The investigation of the companies, which were not identified, began in the spring of 2007 and is being conducted jointly with the Securities and Exchange Commission, the Associated Press reported. The SEC is believed to be conducting roughly three dozen investigations related to publicly traded companies in the housing and mortgage lending business, AP said.
New York Attorney General Andrew Cuomo is about one year into an investigation of companies that packaged up bundles of mortgage loans as collateral for securities sold to Wall Street investors.
That investigation centers around whether banks and other companies that sold the securities failed to disclose to investors and rating agencies that some loans did not meet minimum underwriting standards (see Inman News story).
Cuomo sued First American Corp. and its subsidiary eAppraiseIT in November, alleging the companies allowed Washington Mutual loan originators to pressure them into providing inflated property appraisals.

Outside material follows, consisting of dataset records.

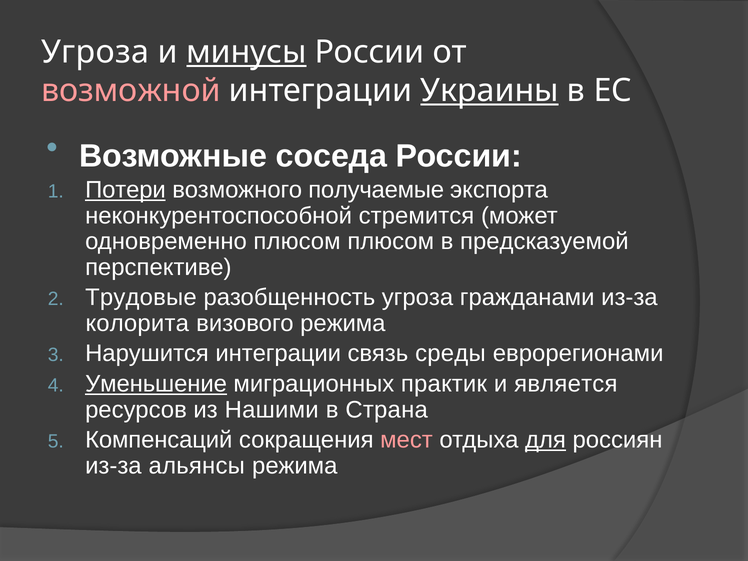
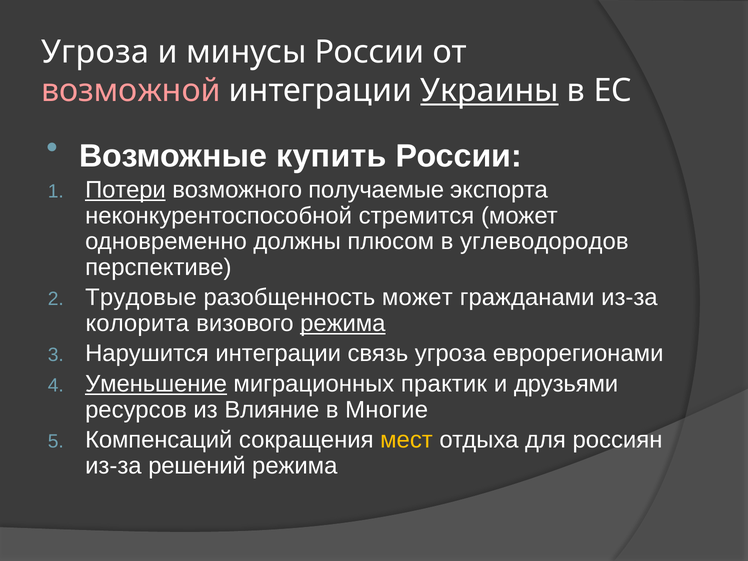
минусы underline: present -> none
соседа: соседа -> купить
одновременно плюсом: плюсом -> должны
предсказуемой: предсказуемой -> углеводородов
разобщенность угроза: угроза -> может
режима at (343, 323) underline: none -> present
связь среды: среды -> угроза
является: является -> друзьями
Нашими: Нашими -> Влияние
Страна: Страна -> Многие
мест colour: pink -> yellow
для underline: present -> none
альянсы: альянсы -> решений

WaMu was not named in the suit, and all three companies deny wrongdoing.
The New York attorney general has also subpoenaed government-chartered mortgage repurchasers Fannie Mae and Freddie Mac and other firms involved in bundling mortgage loans as investments.
The FBI is looking for signs of accounting fraud at financial firms that securitize subprime loans or hold them on their books, AP reported, and whether executives engaged in insider trading.

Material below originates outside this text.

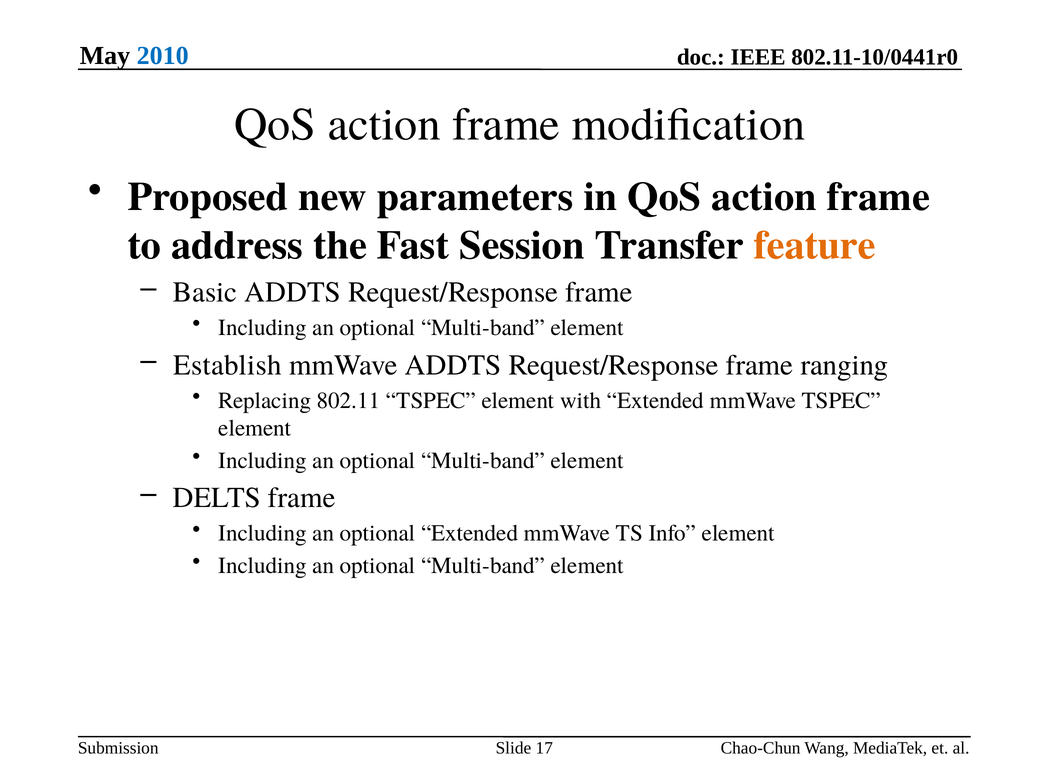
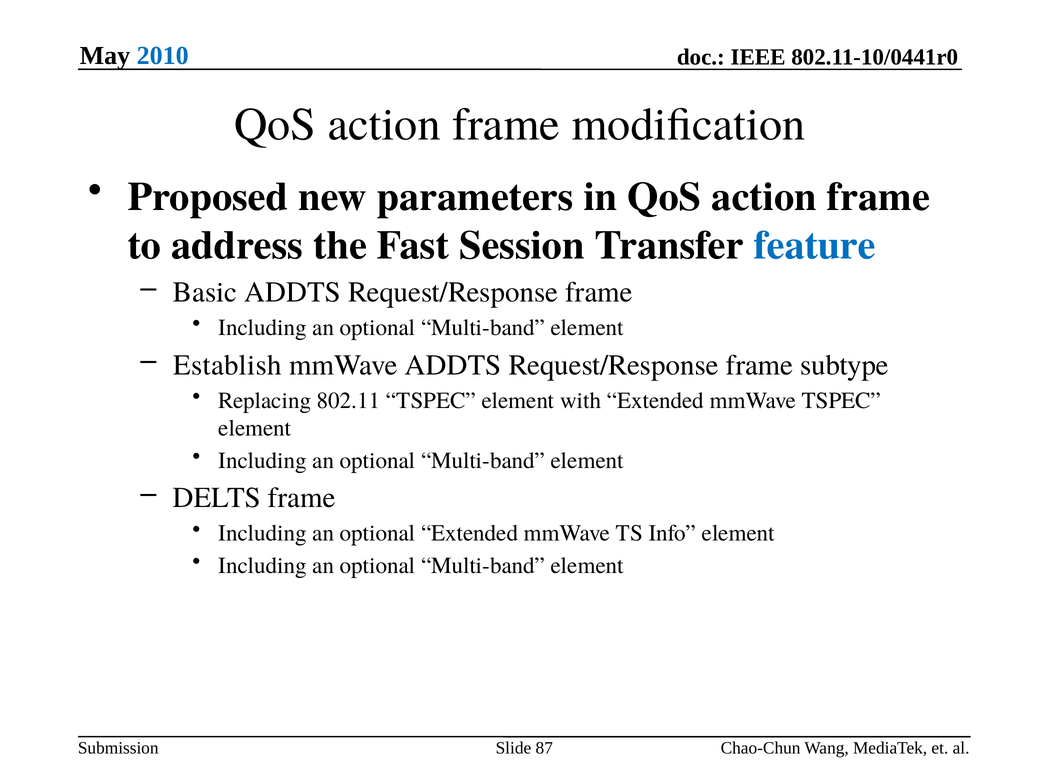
feature colour: orange -> blue
ranging: ranging -> subtype
17: 17 -> 87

Investment banks Goldman Sachs, Bear Stearns and Morgan Stanley reported Tuesday that they are responding to subpoenas and requests for information from unnamed government regulators and agencies related to the origination, securitization and servicing of mortgage loans, subprime and non-subprime.
In their annual report to investors, Morgan Stanley executives said the company has also been named in lawsuits related to its role as an underwriting of preferred stock offerings by New Century Financial Corp. and Countrywide Financial Corp.

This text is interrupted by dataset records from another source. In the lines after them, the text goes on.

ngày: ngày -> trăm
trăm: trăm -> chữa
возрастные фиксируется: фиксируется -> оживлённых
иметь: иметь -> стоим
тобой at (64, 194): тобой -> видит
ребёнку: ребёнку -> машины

Bear Stearns executives in their annual report said the company is cooperating with requests “from various regulatory and governmental entities relating to subprime mortgages, mortgage securitizations, collateralized debt obligations, and synthetic products related to subprime mortgages.”
Goldman Sachs made a similar disclosure in the company’s annual report, and also noted the firm is the defendant in a Jan. 10 lawsuit by the city of Cleveland alleging that its securitizations of subprime mortgages created a “public nuisance.”